FROM THE NEW ENGLAND JOURNAL OF MEDICINE

In patients with three-vessel or left main coronary artery disease, coronary artery bypass graft surgery provides greater relief from angina at 6 and 12 months after revascularization than does percutaneous coronary intervention with paclitaxel-eluting stents, according to a report in the March 17 issue of the New England Journal of Medicine.

This benefit with CABG was consistent across a broad range of patient characteristics, said Dr. David J. Cohen of Saint Luke’s Mid America Heart Institute, University of Missouri–Kansas City, and his associates in the Synergy between PCI with Taxus and Cardiac Surgery (SYNTAX) trial, which was funded by Boston Scientific, maker of the paclitaxel-eluting stent.

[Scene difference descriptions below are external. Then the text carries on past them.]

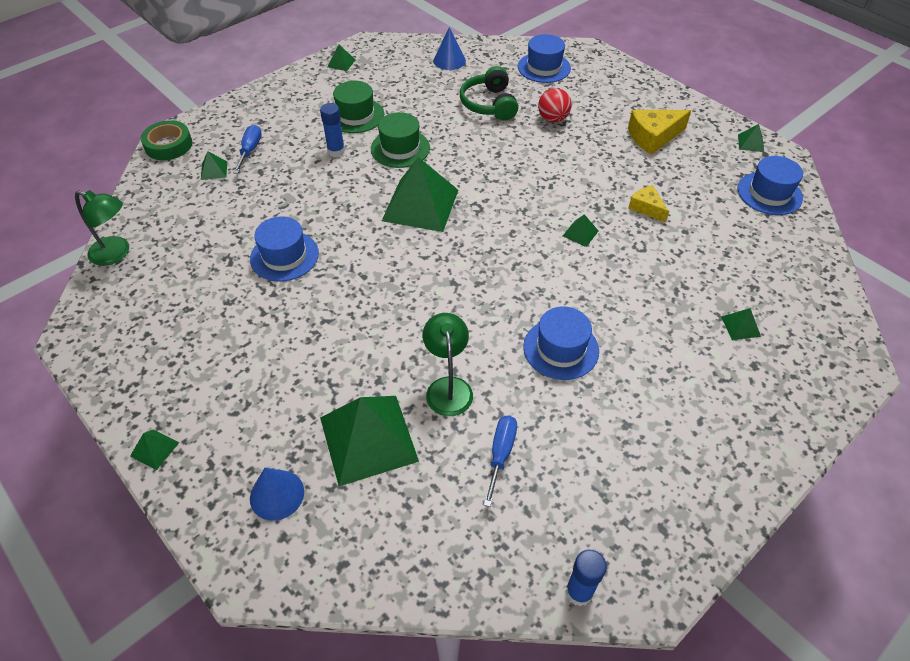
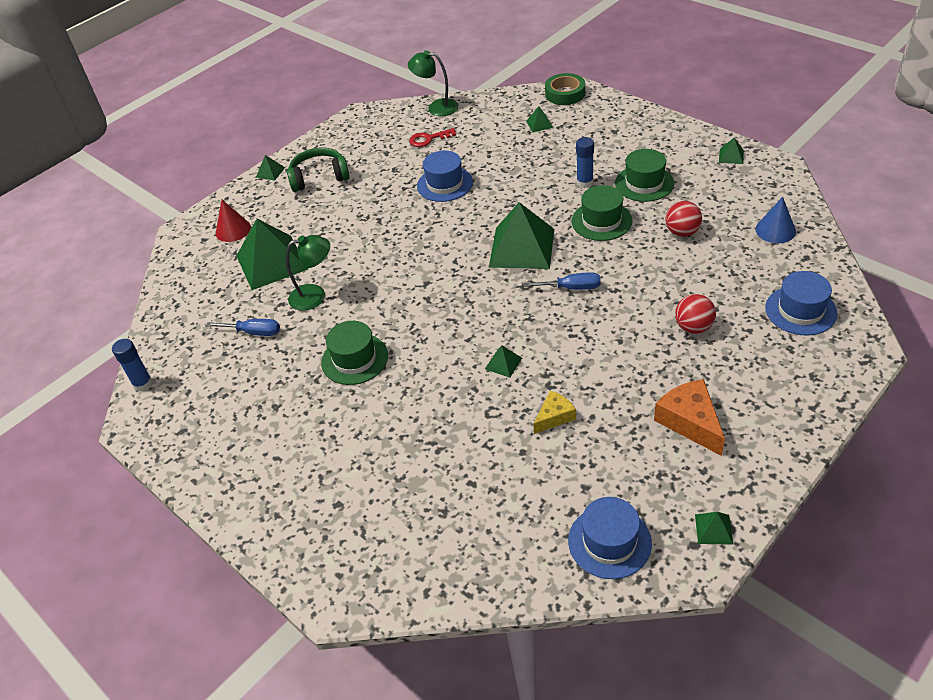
camera: 90 degrees right, 5 degrees down
green lamp [75,190,129,266] -> green lamp turned 90 degrees clockwise [408,50,458,116]
blue screwdriver [233,125,262,174] -> blue screwdriver moved to [524,272,601,290]
blue cone [250,468,304,521] -> red cone [216,200,251,242]
green headphones [460,66,518,120] -> green headphones moved to [287,148,350,192]
blue hat [523,307,599,380] -> green hat [321,321,388,385]
yellow cheese [628,110,691,155] -> orange cheese [654,379,725,456]
green pyramid [721,308,761,340] -> none
none -> red key [409,128,456,147]
none -> red ball [666,201,702,237]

SYNTAX was an international randomized trial in which 1,800 patients with three-vessel or left main coronary artery disease underwent either CABG or percutaneous coronary intervention (PCI) with placement of paclitaxel-eluting stents in 2005-2007. The rate of the composite primary efficacy end point of death, myocardial infarction, stroke, or repeat revascularization was found to be lower with CABG at 1 year.

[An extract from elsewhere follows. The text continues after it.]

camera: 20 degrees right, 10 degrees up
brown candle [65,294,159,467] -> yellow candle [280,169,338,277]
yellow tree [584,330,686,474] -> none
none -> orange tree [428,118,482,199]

The current analysis was a quality-of-life substudy of SYNTAX aimed at determining whether the two approaches differed with regard to relief from angina and quality of life. It included 903 patients who had been randomly assigned to PCI with stents and 897 who had been assigned to CABG.

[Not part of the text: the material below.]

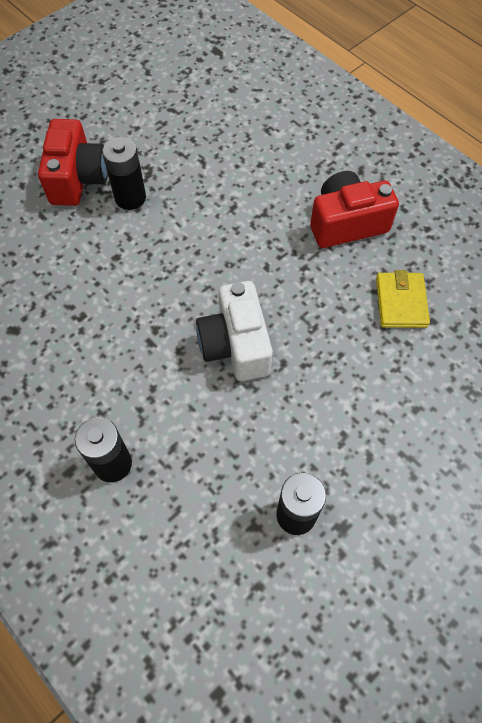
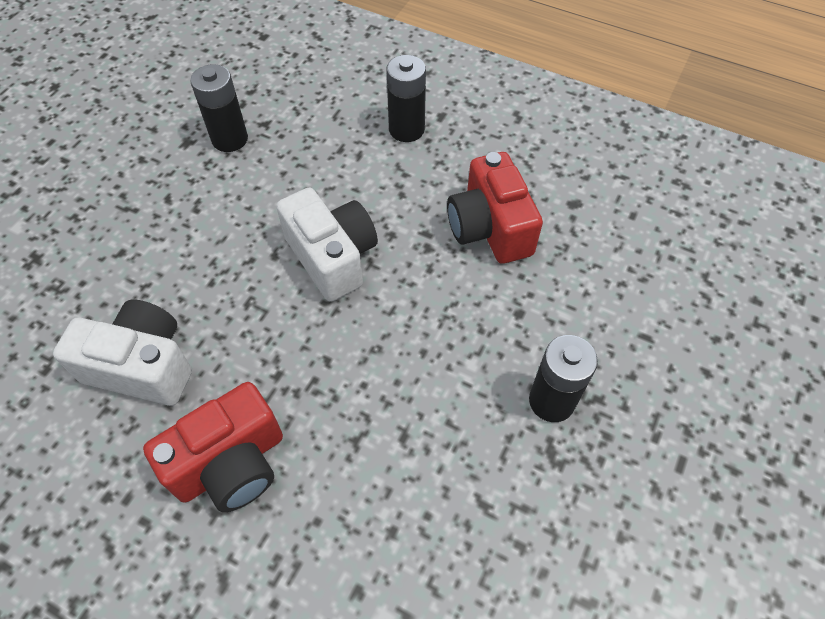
camera: 160 degrees right, 5 degrees down
red camera [38,119,108,206] -> red camera moved to [447,152,543,264]
yellow wallet [376,270,430,328] -> white camera [53,300,192,406]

At baseline, approximately 12% of the subjects reported having daily angina and 20% reported no angina; the remaining subjects reported occasional angina.

"Both PCI and CABG led to significant improvements in disease-specific and general health status over the course of 12 months," the investigators said.

The primary quality-of-life end point was the score on the Seattle Angina Questionnaire angina frequency subscale. The improvement in this score was slightly but significantly greater with CABG than with PCI at 6 and 12 months.

"There were marked benefits with PCI as compared with CABG in general health-related quality of life as assessed by the SF-36 [Medical Outcomes Study 36-Item Short Form Health Survey] as well as EQ-SD [European Quality of Life 5-Dimensions instrument] at 1 month, but these differences had largely disappeared by 6 months," Dr. Cohen and his colleagues reported (New Engl. J. Med. 2011:364:1016-26).

Subgroup analysis showed that CABG’s superiority in reducing the frequency of angina persisted across a broad range of patients. Subjects who had reported daily or weekly angina at baseline showed significantly better relief after CABG than after PCI, although "the extent of the benefit was small" (76.3% vs. 71.6%, respectively, P = .05).

However, the majority of the study subjects had reported less frequent or no angina at baseline, and there was no significant difference in relief from angina between the two approaches in this large subgroup.

The researchers noted that these findings "reflect only the first year of follow-up after revascularization; whether similar effects are observed over the long term is currently unknown."

Dr. Cohen and his associates reported ties to numerous industry sources, including Boston Scientific.